Grit Grocery founders Michael Powell and Dustin Windham competed in the Food+City Challenge Prize in 2018.

Grit Grocery has put a gourmet grocery into a food truck. Working directly with farmers and other local producers, Grit Grocery launched a fleet of grocery trucks to bring fresh ingredients and meal-kit bundles into urban areas — starting in Houston — underserved by traditional grocery options. We visited with cofounders Michael Powell and Dustin Windham to find out how they’re doing after competing in the Food+City Challenge Prize in 2018.

What’s your founding date?

Founded in 2015, pilot in 2016-2017, full-scale launch in April 2018.

How big is your team?

Five co-founders, plus a team of seven who drive trucks, sell food, work in the kitchen and organize the warehouse.

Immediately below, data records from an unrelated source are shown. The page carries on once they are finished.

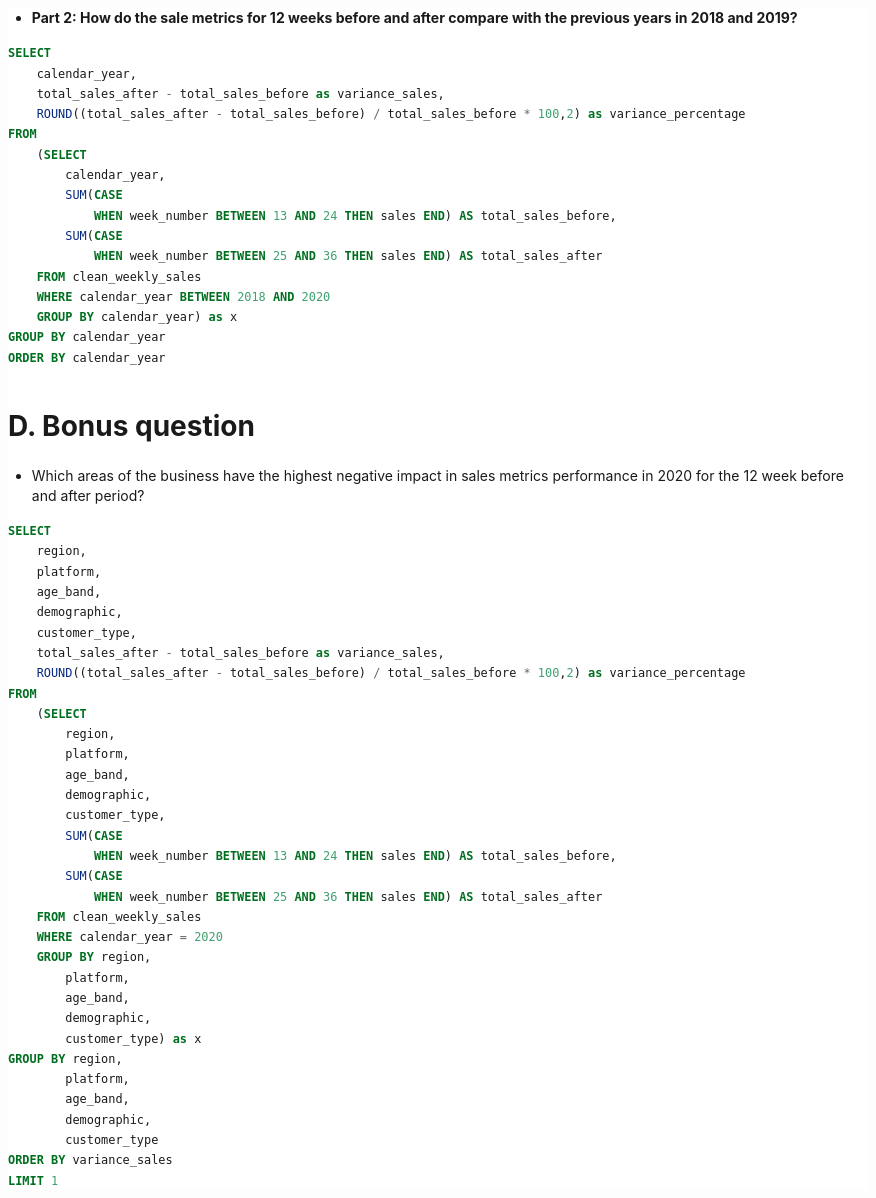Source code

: - **Part 2: How do the sale metrics for 12 weeks before and after compare with the previous years in 2018 and 2019?**

```sql
SELECT
	calendar_year,
	total_sales_after - total_sales_before as variance_sales,
	ROUND((total_sales_after - total_sales_before) / total_sales_before * 100,2) as variance_percentage
FROM
	(SELECT
		calendar_year,
		SUM(CASE
			WHEN week_number BETWEEN 13 AND 24 THEN sales END) AS total_sales_before,
		SUM(CASE
			WHEN week_number BETWEEN 25 AND 36 THEN sales END) AS total_sales_after
	FROM clean_weekly_sales
	WHERE calendar_year BETWEEN 2018 AND 2020
    GROUP BY calendar_year) as x
GROUP BY calendar_year
ORDER BY calendar_year
```

# D. Bonus question

- Which areas of the business have the highest negative impact in sales metrics performance in 2020 for the 12 week before and after period?

```sql
SELECT
	region,
	platform,
	age_band,
	demographic,
	customer_type,
	total_sales_after - total_sales_before as variance_sales,
	ROUND((total_sales_after - total_sales_before) / total_sales_before * 100,2) as variance_percentage
FROM
	(SELECT
		region,
        platform,
        age_band,
        demographic,
        customer_type,
		SUM(CASE
			WHEN week_number BETWEEN 13 AND 24 THEN sales END) AS total_sales_before,
		SUM(CASE
			WHEN week_number BETWEEN 25 AND 36 THEN sales END) AS total_sales_after
	FROM clean_weekly_sales
	WHERE calendar_year = 2020
	GROUP BY region,
        platform,
        age_band,
        demographic,
        customer_type) as x
GROUP BY region,
        platform,
        age_band,
        demographic,
        customer_type
ORDER BY variance_sales
LIMIT 1

```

What problem are you solving?

Grit Grocery trucks bring fresh local food products to urban locations that don’t have food retailers or that have stores that carry mainly processed nonperishable food. We’ve designed a shopping experience that provides ideas and inspirations for healthy, easy, fresh, local-food meal solutions, tonight.

What’s been the biggest surprise about running your business?

A lot of local brands are producing and growing great food, but they don’t have access to customers through a retail outlet. We get a lot of these groups asking to get their products on the truck. We also hear from apartment complexes and developers requesting that Grit be at their residences. We already have a long waiting list of sites.

What part of the food system are you in?

Grit Grocery is a retail destination. We source directly from local farmers and ranchers as much as possible. As a retailer, we are at the front line of customer interaction.

What was the big idea that got you started?

Why is it so difficult to put together all of our meals over the course of the week with fresh, local, healthy food? There’s something wrong with food retail — and with the traditional grocery store model, in particular — that makes it hard for so many people to eat healthy, find local foods and put together meals. While we’ve seen a lot of innovation in how food is grown and produced, retail innovation has been lacking. New online options are promising but lack the flexibility to be a good fit for today’s urban life. This is where Grit Grocery started.

Whom are you competing with?

Traditional grocery stores and other big-box stores are obviously the main source of food retail. Organic and specialty grocers offer food more in line with what Grit offers, but they mainly carry nonlocal food and a lot of processed food. Farmer’s markets are not competitors, but they do overlap with Grit’s offerings — though their shopping experiences are not strategically designed for customers. Online grocers and meal-kit providers are similarly flexible when it comes to delivering food retail access, but they also come up short in responding to a customer’s daily food issues and needs.

The coolest food system innovation I’ve heard of is…

Coolbot. Build a poor man’s walk-in cooler.

The scariest thing about today’s food system is…

Nowadays, food is everywhere you look, from the airport to the hardware store, schools to the office. But most of it seems to be processed junk. Society is busier than ever and we have created more on-the-go occasions to eat food than can possibly be healthy, or that can accommodate real food solutions. The processed food industry likes that and profits enormously.

What’s your latest big news?

We released a Chatbot in October 2018 that allows people to use their smartphone to order a meal for pickup at the truck. They can also use the Chatbot to find the Grit Grocery truck and order a Grit-Together, a unique dinner party event for small groups.

Best advice you’ve received?

Be resilient. That’s what grit is all about. Keep trying new things, putting ideas into action and watching to see what works and what needs further improvement.

What advice do you give to potential startup founders?

Good strategy and technology are not enough. People and their food habits are kind of weird and hard to predict. You need to test and get in front of people, see how they really engage with your food or product in their daily lives.